L’entreprise a expliqué que cette décision coïncidait avec le récent dépôt de la demande de protection contre les créanciers de La Baie d’Hudson, mais qu’elle visait à l’aider à se concentrer sur les «canaux de distribution à forte croissance et privilégiés par les consommateurs».

«Nous restons profondément engagés envers nos consommateurs et nos employés au Canada et nous effectuerons cette transition avec le plus grand respect et la plus grande attention pour nos équipes», peut-on lire dans la déclaration.

Estée Lauder figure dans les documents judiciaires comme créancier non garanti de La Baie d’Hudson, auquel elle doit plus de 9,3 millions $. Ce même document indique que sa marque de beauté Tom Ford attend environ 368 900 $, tandis que, pour ses filiales Kilian, Le Labo et Editions du Parfum, il s’agit respectivement d’environ 40 000 $, 32 800 $ et 17 400 $. 

Une dépréciation des produits

Pour les marques, surtout celles qui ont une réputation de luxe, les soldes de liquidation non seulement déprécient leur valeur, mais peuvent aussi nuire aux ventes et aux relations avec les autres détaillants qui vendent leurs produits au prix fort, rappelle Mme Ballantyne.

«Si vous fixez des prix bas et que vous liquidez les produits Kitchen Aid, alors qu’ils sont disponibles chez Walmart, Best Buy et Canadian Tire, cela va vraiment nuire à ces autres détaillants», souligne-t-elle.

En plus de La Baie d’Hudson, la marque de Mme Glauberzon, After9, vendait ses articles en ligne et dans d’autres boutiques.

Elle pensait qu’il était insensé de laisser ses leggings, brassières de sport et camisoles soldés chez La Baie d’Hudson, car non seulement elle pourrait réaliser un profit plus important en liquidant elle-même la marchandise, mais elle «perdrait également le contrôle sur le montant des rabais ou des réductions possibles».

«Le coût unitaire, car ils sont fabriqués au Canada, est de 50 $ (…) alors je peux difficilement gérer une vente à 50 %, et encore moins à 60, 70 ou 80 %», explique-t-elle.

La situation de liquidation de La Baie d’Hudson n’est pas surprenante pour Mme Glauberzon, qui a commencé à vendre ses vêtements à La Baie d’Hudson en 2022, lorsque le détaillant lui a proposé cette occasion.

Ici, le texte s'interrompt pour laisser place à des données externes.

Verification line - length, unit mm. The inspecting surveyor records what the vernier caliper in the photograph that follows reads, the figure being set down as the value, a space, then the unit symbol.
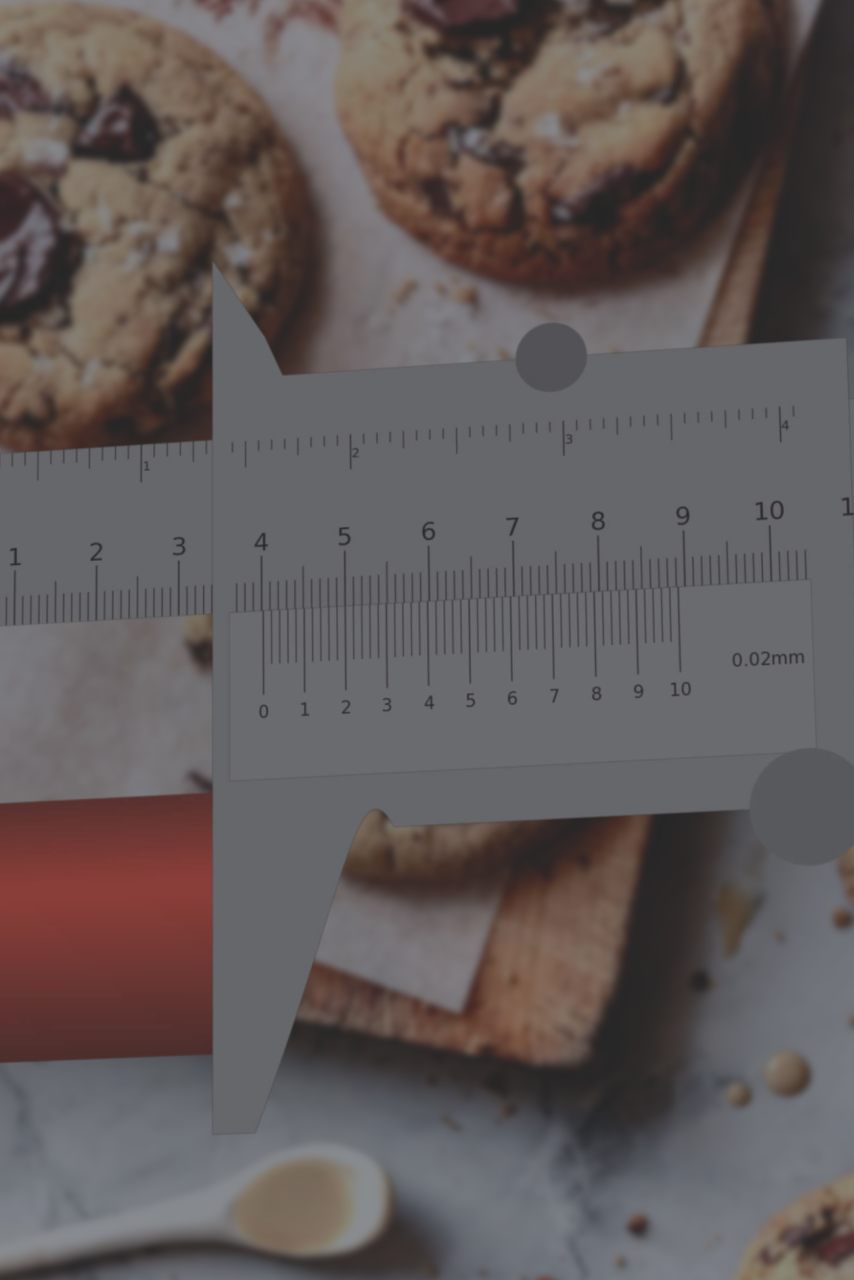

«C’était tellement excitant. J’ai élaboré un plan d’affaires complet où une grande partie de nos revenus reposait sur la réussite de cette relation avec La Baie», confie-t-elle.

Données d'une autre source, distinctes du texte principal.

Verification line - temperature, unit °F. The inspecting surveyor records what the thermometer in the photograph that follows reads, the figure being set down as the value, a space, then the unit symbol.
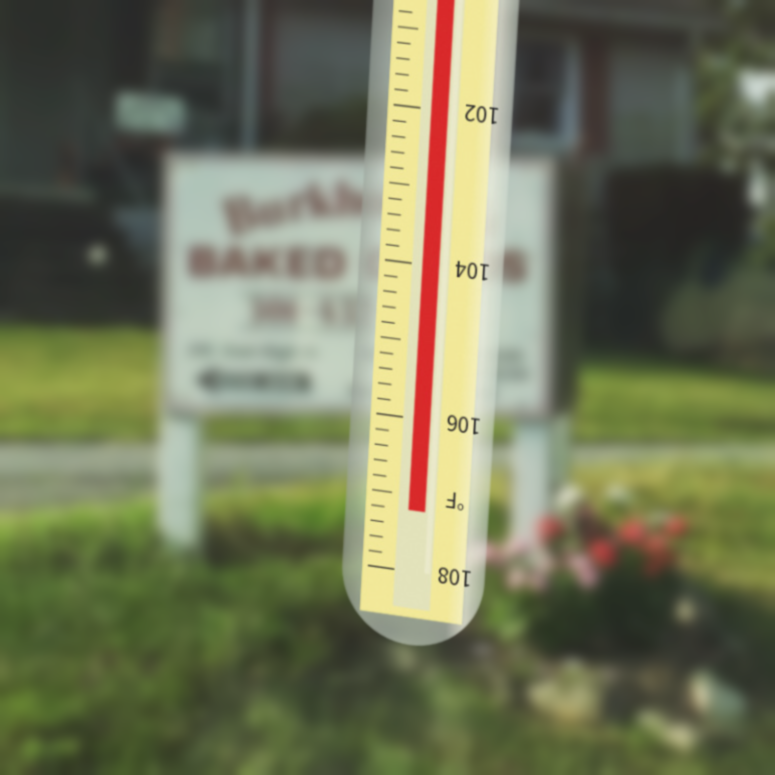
107.2 °F
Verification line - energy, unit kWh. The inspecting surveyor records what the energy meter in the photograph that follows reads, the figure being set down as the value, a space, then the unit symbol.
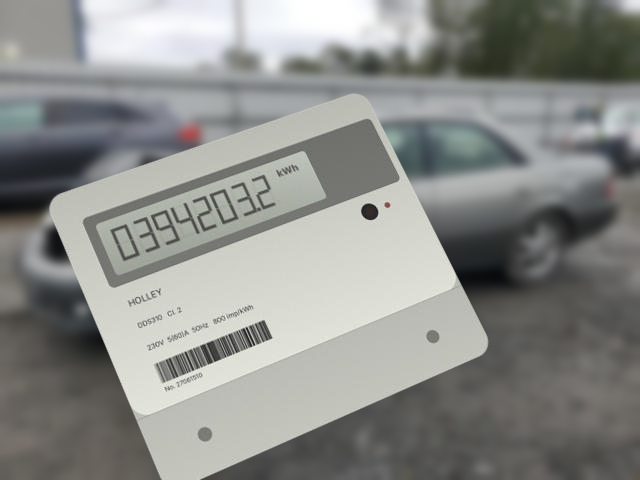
394203.2 kWh
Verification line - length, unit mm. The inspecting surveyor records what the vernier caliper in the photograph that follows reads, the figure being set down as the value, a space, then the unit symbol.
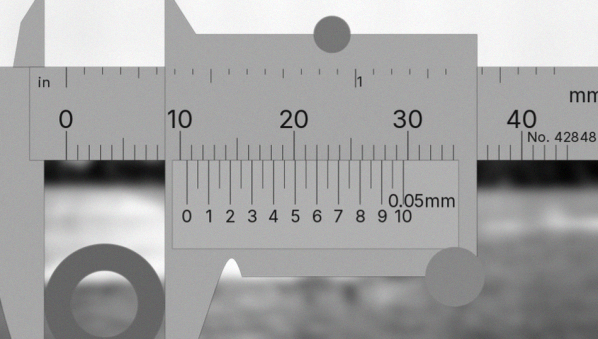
10.6 mm
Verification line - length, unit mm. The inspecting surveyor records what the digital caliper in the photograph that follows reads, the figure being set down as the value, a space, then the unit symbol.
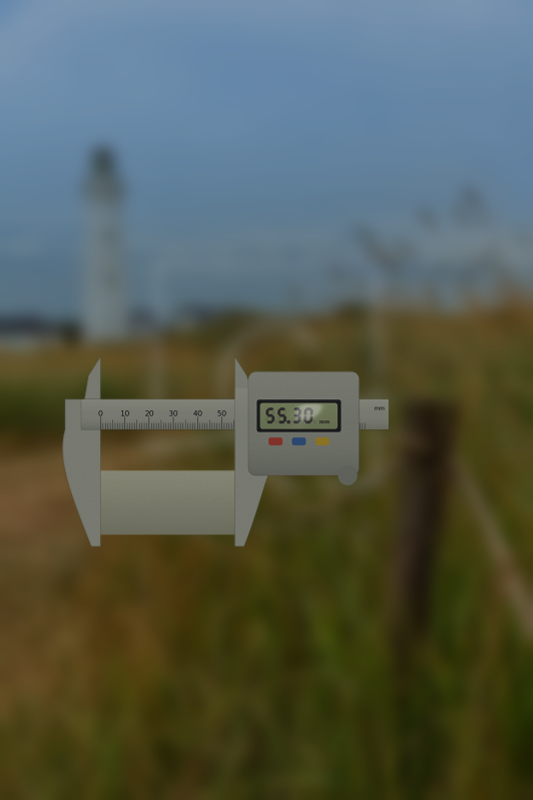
55.30 mm
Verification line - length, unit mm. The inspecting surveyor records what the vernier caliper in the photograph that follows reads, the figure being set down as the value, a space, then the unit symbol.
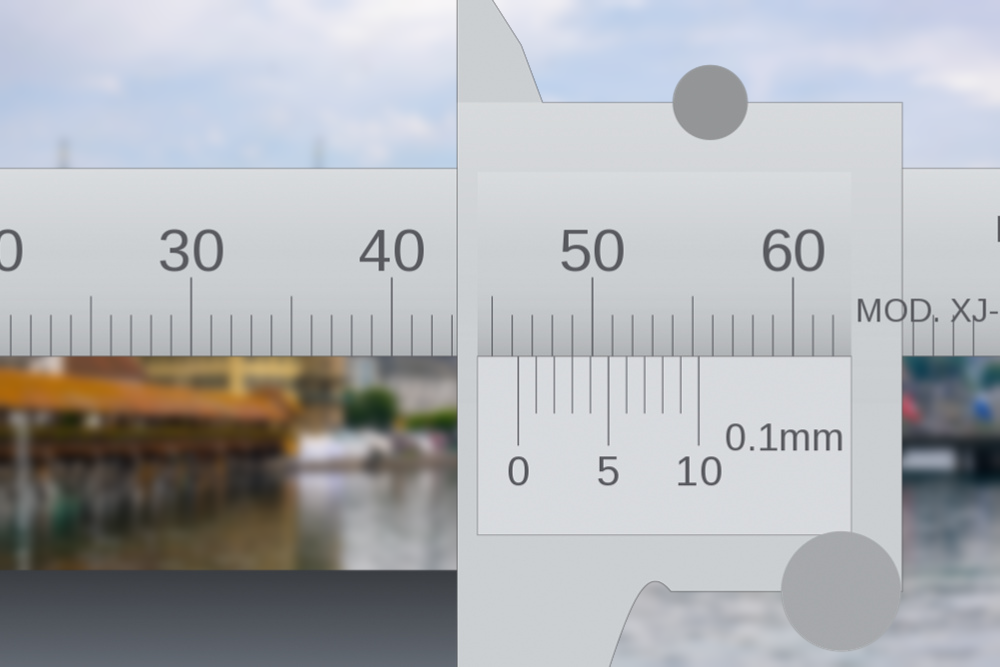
46.3 mm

«Je passais tout mon temps sur Queen Street. J’y allais quatre ou cinq fois par semaine, dynamisant le rayon dès que possible.»

L’entreprise torontoise a connu ses meilleures ventes lors d’événements à La Baie, où les mères pouvaient faire une séance photo avec leurs enfants. 

Mais la situation a pris une autre tournure lorsqu’elle a constaté une baisse de fréquentation en magasin. L’employée de La Baie d’Hudson au siège social, qui avait été son agente de liaison au fil des ans, est partie et n’a pas été remplacée.

Alors que son contrat approchait de son terme, elle a tenté de contacter le siège social à plusieurs reprises, mais n’a reçu aucune réponse depuis février 2024, soit il y a plus d’un an.

Elle a laissé ses produits à La Baie, utilisant un modèle de commission où le détaillant versait à After9 un pourcentage des ventes, mais a diminué ses visites et s’est tournée vers d’autres canaux de vente.

«Ce ne sont pas vraiment les revenus qui nous rendent tristes», dit-elle.

«C’est plutôt la perte d’une expérience de magasinage en personne pour les mamans.»